Historian discovers the oldest drawing of Venice to date
Saturday, 18 January 2020
A 14th-century image of Venice, which is regarded as the oldest representation of the City of the Doges known to date, was discovered by a researcher at St Andrews University, Scotland, the University announced in a statement.
The drawing, which was discovered by historian Sandra Toffolo, is part of a manuscript which narrates the journey of Niccolo da Poggibonsi, an Italian pilgrim who travelled to Jerusalem where he lived between 1346 and 1350.
During his pilgrimage, da Poggibonsi travelled through Venice, and his description of the city is accompanied by an ink drawing of Venice where you can see churches, gondolas and canals.
The manuscript, now kept at the National Library of Florence, was probably produced shortly after his return to Italy in 1350.
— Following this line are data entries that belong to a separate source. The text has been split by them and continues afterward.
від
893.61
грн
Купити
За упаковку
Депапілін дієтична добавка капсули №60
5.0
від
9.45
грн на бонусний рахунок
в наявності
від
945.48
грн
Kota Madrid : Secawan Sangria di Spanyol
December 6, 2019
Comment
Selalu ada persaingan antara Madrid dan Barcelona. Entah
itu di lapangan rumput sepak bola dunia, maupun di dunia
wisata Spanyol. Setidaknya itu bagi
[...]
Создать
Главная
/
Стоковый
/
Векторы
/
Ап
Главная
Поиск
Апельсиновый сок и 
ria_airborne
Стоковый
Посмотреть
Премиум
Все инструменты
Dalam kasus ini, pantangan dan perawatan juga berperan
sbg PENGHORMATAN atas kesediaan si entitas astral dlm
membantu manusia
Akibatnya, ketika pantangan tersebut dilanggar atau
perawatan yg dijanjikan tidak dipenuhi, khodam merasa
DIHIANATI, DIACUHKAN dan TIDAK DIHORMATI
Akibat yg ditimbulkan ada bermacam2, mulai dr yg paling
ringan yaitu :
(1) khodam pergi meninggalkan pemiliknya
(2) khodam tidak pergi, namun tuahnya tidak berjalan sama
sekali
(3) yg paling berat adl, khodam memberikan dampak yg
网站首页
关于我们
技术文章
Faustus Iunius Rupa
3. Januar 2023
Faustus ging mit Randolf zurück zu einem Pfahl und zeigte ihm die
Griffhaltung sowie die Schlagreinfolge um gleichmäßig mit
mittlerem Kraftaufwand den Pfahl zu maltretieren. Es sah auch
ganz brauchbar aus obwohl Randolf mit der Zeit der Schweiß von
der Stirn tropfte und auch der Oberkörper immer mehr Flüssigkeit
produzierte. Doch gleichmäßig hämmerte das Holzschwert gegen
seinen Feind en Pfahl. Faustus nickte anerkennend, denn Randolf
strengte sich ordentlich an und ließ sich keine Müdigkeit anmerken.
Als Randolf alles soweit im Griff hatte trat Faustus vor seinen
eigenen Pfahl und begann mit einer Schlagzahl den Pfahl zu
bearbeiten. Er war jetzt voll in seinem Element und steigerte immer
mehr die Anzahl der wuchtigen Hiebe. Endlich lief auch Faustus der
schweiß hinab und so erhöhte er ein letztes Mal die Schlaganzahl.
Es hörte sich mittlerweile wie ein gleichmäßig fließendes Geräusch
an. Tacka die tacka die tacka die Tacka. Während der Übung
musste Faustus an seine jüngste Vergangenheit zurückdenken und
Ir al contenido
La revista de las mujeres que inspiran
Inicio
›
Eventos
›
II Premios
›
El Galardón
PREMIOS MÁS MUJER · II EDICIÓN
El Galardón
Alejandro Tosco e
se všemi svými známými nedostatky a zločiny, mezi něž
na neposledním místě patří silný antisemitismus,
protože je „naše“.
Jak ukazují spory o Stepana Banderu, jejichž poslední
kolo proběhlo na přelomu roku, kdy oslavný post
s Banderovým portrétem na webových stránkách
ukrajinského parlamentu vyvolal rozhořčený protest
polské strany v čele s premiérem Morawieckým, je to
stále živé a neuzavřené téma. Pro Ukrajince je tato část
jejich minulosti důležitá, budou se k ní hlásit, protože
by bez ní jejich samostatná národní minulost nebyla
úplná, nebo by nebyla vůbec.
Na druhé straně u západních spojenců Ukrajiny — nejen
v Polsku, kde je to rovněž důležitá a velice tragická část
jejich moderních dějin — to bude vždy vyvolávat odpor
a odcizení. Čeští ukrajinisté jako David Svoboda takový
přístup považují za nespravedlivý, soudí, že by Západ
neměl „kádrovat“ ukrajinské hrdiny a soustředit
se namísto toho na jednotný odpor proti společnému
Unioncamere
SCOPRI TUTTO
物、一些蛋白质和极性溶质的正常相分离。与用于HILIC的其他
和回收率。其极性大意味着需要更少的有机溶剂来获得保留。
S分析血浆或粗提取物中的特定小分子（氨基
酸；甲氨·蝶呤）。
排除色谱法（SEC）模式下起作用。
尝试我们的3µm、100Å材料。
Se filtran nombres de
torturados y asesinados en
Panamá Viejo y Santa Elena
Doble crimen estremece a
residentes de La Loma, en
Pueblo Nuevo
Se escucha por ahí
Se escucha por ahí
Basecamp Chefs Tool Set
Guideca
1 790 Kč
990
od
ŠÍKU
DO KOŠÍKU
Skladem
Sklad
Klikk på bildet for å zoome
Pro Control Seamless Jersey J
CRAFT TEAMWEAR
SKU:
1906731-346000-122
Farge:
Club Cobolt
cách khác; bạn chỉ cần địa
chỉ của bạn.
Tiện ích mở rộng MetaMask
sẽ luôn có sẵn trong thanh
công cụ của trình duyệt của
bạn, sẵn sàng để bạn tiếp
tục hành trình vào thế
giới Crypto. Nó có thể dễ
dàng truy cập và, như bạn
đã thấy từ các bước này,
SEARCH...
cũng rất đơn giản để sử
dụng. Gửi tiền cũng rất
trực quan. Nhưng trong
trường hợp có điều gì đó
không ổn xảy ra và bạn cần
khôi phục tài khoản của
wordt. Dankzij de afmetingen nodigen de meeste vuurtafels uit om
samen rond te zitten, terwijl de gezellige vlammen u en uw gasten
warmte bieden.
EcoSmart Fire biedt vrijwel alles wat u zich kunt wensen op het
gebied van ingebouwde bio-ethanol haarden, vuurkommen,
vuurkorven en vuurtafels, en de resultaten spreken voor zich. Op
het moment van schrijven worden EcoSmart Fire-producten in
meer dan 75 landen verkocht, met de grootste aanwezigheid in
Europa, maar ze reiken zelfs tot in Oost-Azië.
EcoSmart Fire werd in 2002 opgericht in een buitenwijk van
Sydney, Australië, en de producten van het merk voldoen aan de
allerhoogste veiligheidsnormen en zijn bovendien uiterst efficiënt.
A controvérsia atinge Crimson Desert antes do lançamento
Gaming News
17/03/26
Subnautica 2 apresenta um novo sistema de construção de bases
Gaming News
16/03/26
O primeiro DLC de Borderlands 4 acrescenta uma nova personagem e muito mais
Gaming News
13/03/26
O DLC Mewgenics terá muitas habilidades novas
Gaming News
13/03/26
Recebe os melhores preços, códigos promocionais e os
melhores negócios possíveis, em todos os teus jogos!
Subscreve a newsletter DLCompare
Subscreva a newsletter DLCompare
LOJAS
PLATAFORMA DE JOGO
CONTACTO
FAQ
Specializing in the history of Venice during the Renaissance, Toffolo discovered the drawing in May 2019 during her research in the Florentine library, when she was preparing a monograph on the riparian city at that period, the University of St Andrews stated.
When she discovered the image, the historian realized that this view of Venice is earlier than all those previously known of the city, although maps and portolans representing the city (13th to 18th-century navigation maps) could have been previously produced.
The oldest map of Venice was made by Fra Paolino, a Franciscan friar from Venice, and dates from approximately 1330, according to the university.
“The discovery of this view of Venice has major consequences for our understanding of the city’s representations, because it shows that it already fascinated its contemporaries,” Toffolo says.